* _Given instruction a_: Starting at the record line that contains "Gaborone: none -> 05:38" and continuing through the last line of the records, output those lines as a Markdown table with the columns Row and Line. Leave out blank lines and the picture lines.

MACD News Blog

Galaxy Gals from Glen Lake Named State Champs Michigan Envirothon

Friday, May 15, 2015

Glen Lake High School Team Named State Champions, Michigan Envirothon

Seniors Bryanne Palmer, Jane Lively, McKenna Turrill, Skylar Gleason and freshman Caleb Gleason from Glen Lake High School were named Michigan Envirothon State Champions Friday May 8th, 2015 at Ft. Custer training base in Augusta, MI.  In addition to bragging rights, and representing Michigan at the North American Envirothon this summer, each member of the team member received a scholarship to MSU and other awards and prizes. Finishing second and third for overall score were Sandy Loam from Roseville High School and Track Pack from Branch Area Career Center respectively.

The state champs will represent Michigan this summer at the North American Envirothon Competition, where they will battle it out against other top teams from the U.S and Canada in Springfield, Missouri. Caleb and the Galaxy Gals, as they named themselves, finished first among teams from across the state after putting their knowledge and skills of natural resource science, public speaking and civic engagement to the test.   

The 21st annual Michigan Envirothon State Competition hosted remarkable students from around the state.   Twenty four teams qualified and received invitations to the state competition held May 6th – 8th at Ft. Custer training center in Augusta, Michigan. Teams qualified through regional contests held around the state throughout the month of March.

During the State Competition, teams utilized “eco-stations” for hands-on testing in the areas of forestry, urban forestry, soils, aquatic ecology, wildlife, energy, and agriculture. This year’s eco-stations featured a prairie, with active and ongoing prairie vole studies, a fen, forest habitats, and a pasture dairy and automated LEED certified milking facility.

Teams also identified and remedied a natural resource concern in their communities as part of the challenge to be named state champ. A panel of judges evaluated oral and written presentations given by each team and detailing their community outreach project. As always, all of the teams implemented impressive community action and outreach projects.  Caleb and the Galaxy Gals revived a community garden in the small town of Empire, Michigan and encouraged the consumption of local food for their community outreach project. 

Michigan Envirothon is a high school environmental education and community action program administered by the Michigan Association of Conservation Districts, a 501(C)3 non profit organization.  High school students from anywhere in Michigan are eligible to compete. For more information about Michigan Envirothon go to or contact Angela Sandusky, Michigan Envirothon coordinator at or (517)930-7449.

* _Data excerpts_:

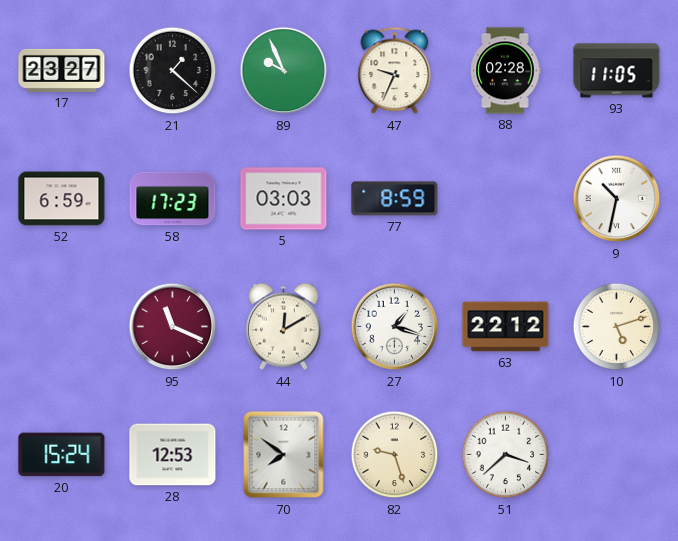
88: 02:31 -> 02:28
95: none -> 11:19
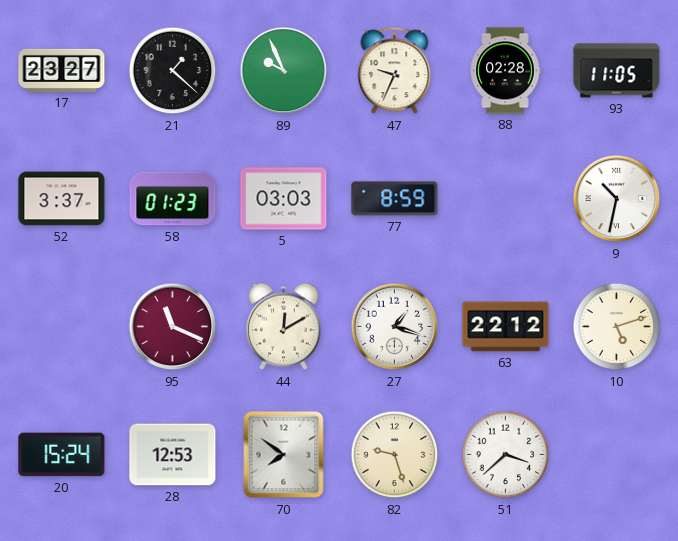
52: 6:59 -> 3:37
58: 17:23 -> 01:23
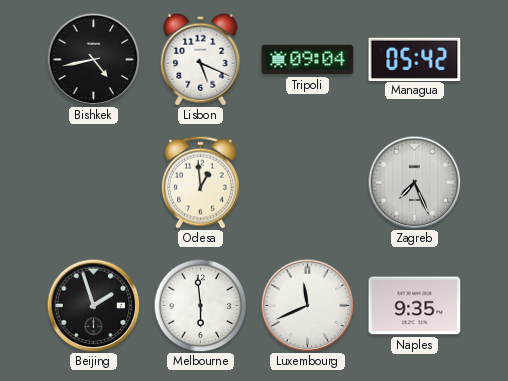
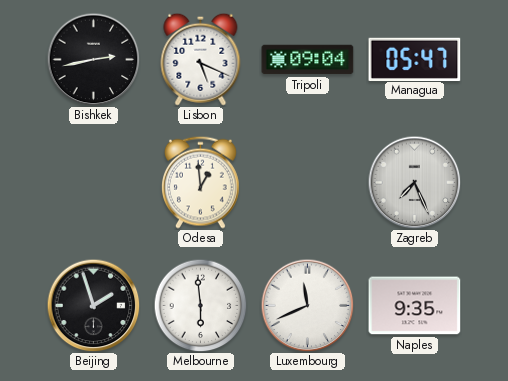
Bishkek: 4:43 -> 2:43
Managua: 05:42 -> 05:47
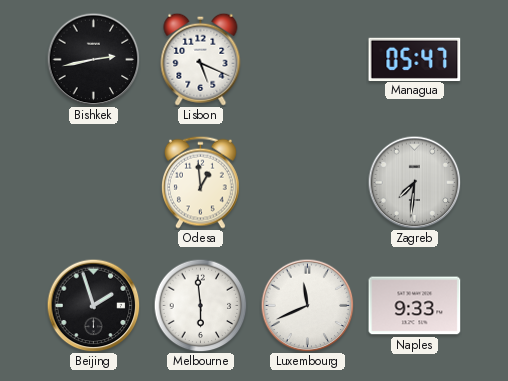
Tripoli: 09:04 -> none
Zagreb: 7:26 -> 7:31
Naples: 9:35 -> 9:33
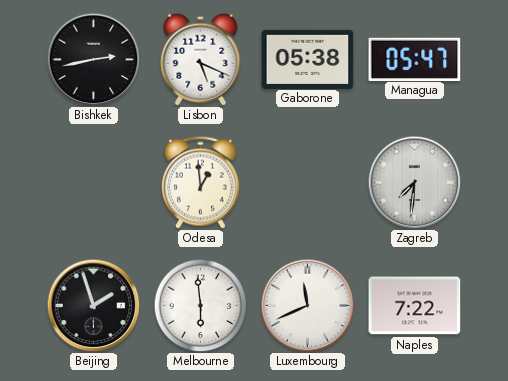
Gaborone: none -> 05:38
Naples: 9:33 -> 7:22
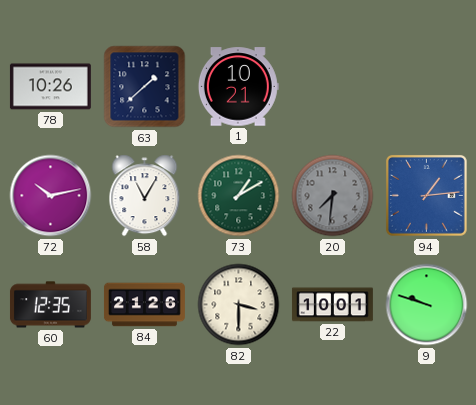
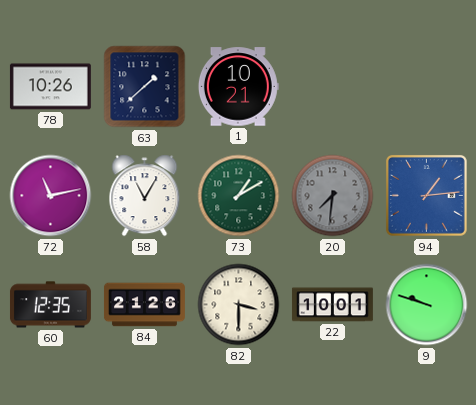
72: 10:13 -> 11:13
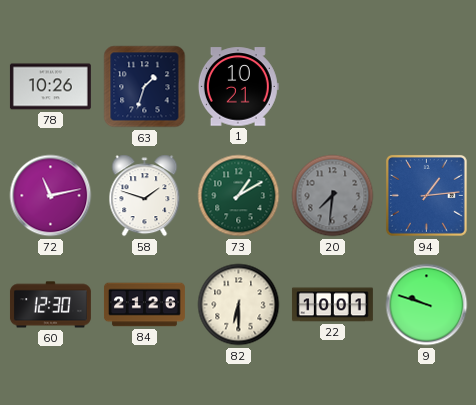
63: 1:38 -> 1:33
58: 11:05 -> 1:48
60: 12:35 -> 12:30
82: 3:30 -> 6:30
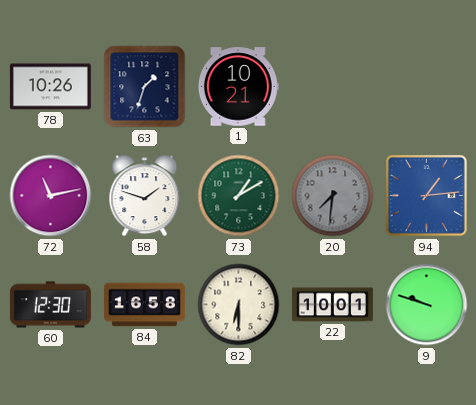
84: 21:26 -> 16:58
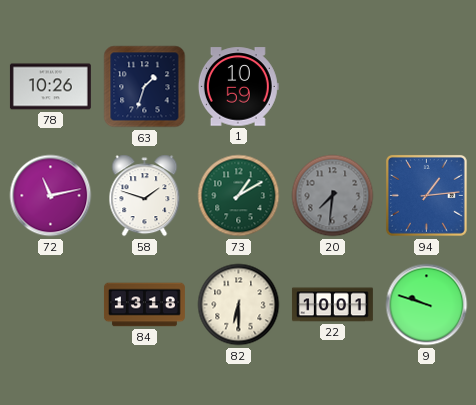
1: 10:21 -> 10:59
60: 12:30 -> none
84: 16:58 -> 13:18
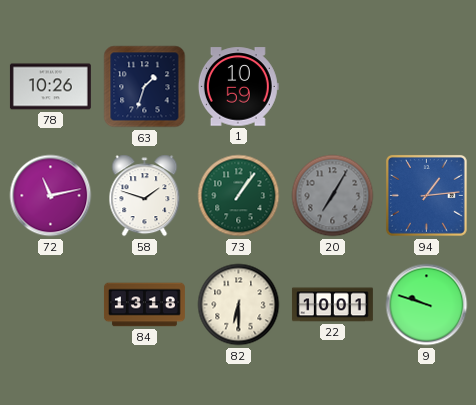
73: 1:10 -> 1:06
20: 7:31 -> 7:05
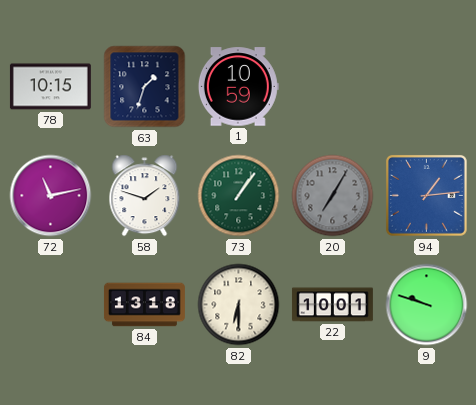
78: 10:26 -> 10:15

* _Given instruction b_:
Answer these questions using the article about the Glen Lake team:
(i) In which city and state will the North American Envirothon Competition be held?
(ii) How many teams qualified for the state competition?
(iii) In which town did the team revive a community garden?

* _Output a_:
| Row | Line |
|---|---|
| 1 | Gaborone: none -> 05:38 |
| 2 | Naples: 9:33 -> 7:22 |
| 3 | 72: 10:13 -> 11:13 |
| 4 | 63: 1:38 -> 1:33 |
| 5 | 58: 11:05 -> 1:48 |
| 6 | 60: 12:35 -> 12:30 |
| 7 | 82: 3:30 -> 6:30 |
| 8 | 84: 21:26 -> 16:58 |
| 9 | 1: 10:21 -> 10:59 |
| 10 | 60: 12:30 -> none |
| 11 | 84: 16:58 -> 13:18 |
| 12 | 73: 1:10 -> 1:06 |
| 13 | 20: 7:31 -> 7:05 |
| 14 | 78: 10:26 -> 10:15 |

* _Output b_:
(i) Springfield, Missouri
(ii) Twenty-four
(iii) Empire, Michigan